The Higher Education Commission will invite leading universities to take part in trialling the framework and to consider adjusting some parts of the criteria to better suit the Thai context over the next one or two months. They will implement the trial for one and a half years, after which the commission expects to have criteria that suit Thai universities, Varaporn said.

Engineering, education, business administration, health sciences and social sciences faculties will be the first to be invited to join the project.

Varaporn said universities would be required to evaluate their organisational profile and to undertake selfassessments before beginning to study the seven Baldrige categories.

"If these universities want to compete for the Malcolm Baldrige National Quality Award, and are well enough qualified in the future, Hec will be pleased to support them," she said.

Khon Kaen University (KKU)'s vice president for planning, Rangsan Niamsanit, said the international assessment system would not leave any queries. It would not be the same as an evaluation by the local assessment system. Therefore, the assessment would be accepted.

"It will make our personnel busier when implementing the Baldrige framework, but KKU will take part in this project. We have to do it step by step. KKU will let its Faculties of Medicine, Engineering and Management Sciences join the project as the first group," he said.

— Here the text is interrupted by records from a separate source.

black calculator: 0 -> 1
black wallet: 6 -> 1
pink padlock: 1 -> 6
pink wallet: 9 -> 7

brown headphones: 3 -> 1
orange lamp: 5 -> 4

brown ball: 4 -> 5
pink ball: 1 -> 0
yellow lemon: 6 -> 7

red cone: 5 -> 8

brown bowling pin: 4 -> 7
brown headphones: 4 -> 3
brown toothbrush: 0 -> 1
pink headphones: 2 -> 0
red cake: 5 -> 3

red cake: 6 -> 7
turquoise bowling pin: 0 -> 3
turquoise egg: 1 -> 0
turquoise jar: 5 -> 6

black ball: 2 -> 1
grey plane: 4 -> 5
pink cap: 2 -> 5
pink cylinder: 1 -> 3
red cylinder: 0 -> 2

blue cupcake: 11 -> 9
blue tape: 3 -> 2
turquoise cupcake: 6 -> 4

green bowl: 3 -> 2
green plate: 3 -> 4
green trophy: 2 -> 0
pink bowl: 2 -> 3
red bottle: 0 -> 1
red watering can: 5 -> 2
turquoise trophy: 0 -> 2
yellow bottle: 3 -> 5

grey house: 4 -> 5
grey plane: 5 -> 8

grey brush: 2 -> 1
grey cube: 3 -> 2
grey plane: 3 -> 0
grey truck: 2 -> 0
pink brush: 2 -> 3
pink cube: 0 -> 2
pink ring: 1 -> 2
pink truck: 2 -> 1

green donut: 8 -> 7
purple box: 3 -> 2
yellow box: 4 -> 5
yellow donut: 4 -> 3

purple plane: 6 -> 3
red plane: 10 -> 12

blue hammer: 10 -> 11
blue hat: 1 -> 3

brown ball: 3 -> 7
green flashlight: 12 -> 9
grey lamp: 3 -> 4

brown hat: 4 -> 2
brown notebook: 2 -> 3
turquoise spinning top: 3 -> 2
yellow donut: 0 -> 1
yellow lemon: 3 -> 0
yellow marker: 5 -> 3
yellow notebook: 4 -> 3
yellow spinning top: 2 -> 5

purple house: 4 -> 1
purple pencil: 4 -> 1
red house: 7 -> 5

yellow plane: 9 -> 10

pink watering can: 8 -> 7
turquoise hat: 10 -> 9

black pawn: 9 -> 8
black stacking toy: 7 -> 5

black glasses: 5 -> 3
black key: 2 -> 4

Mahidol University's vice president for education, Asst Professor Sunanta Vibuljan, said she would look into the details of the project because she was afraid her university would probably have problems adjusting itself.

"There are so many categories of assessment criteria, including those of Hec, ONESQA and the Office of the Public Sector Development Commission. I would like Hec to organise a forum to discuss and consider the various criteria with university executives before asking them to make a decision," she said.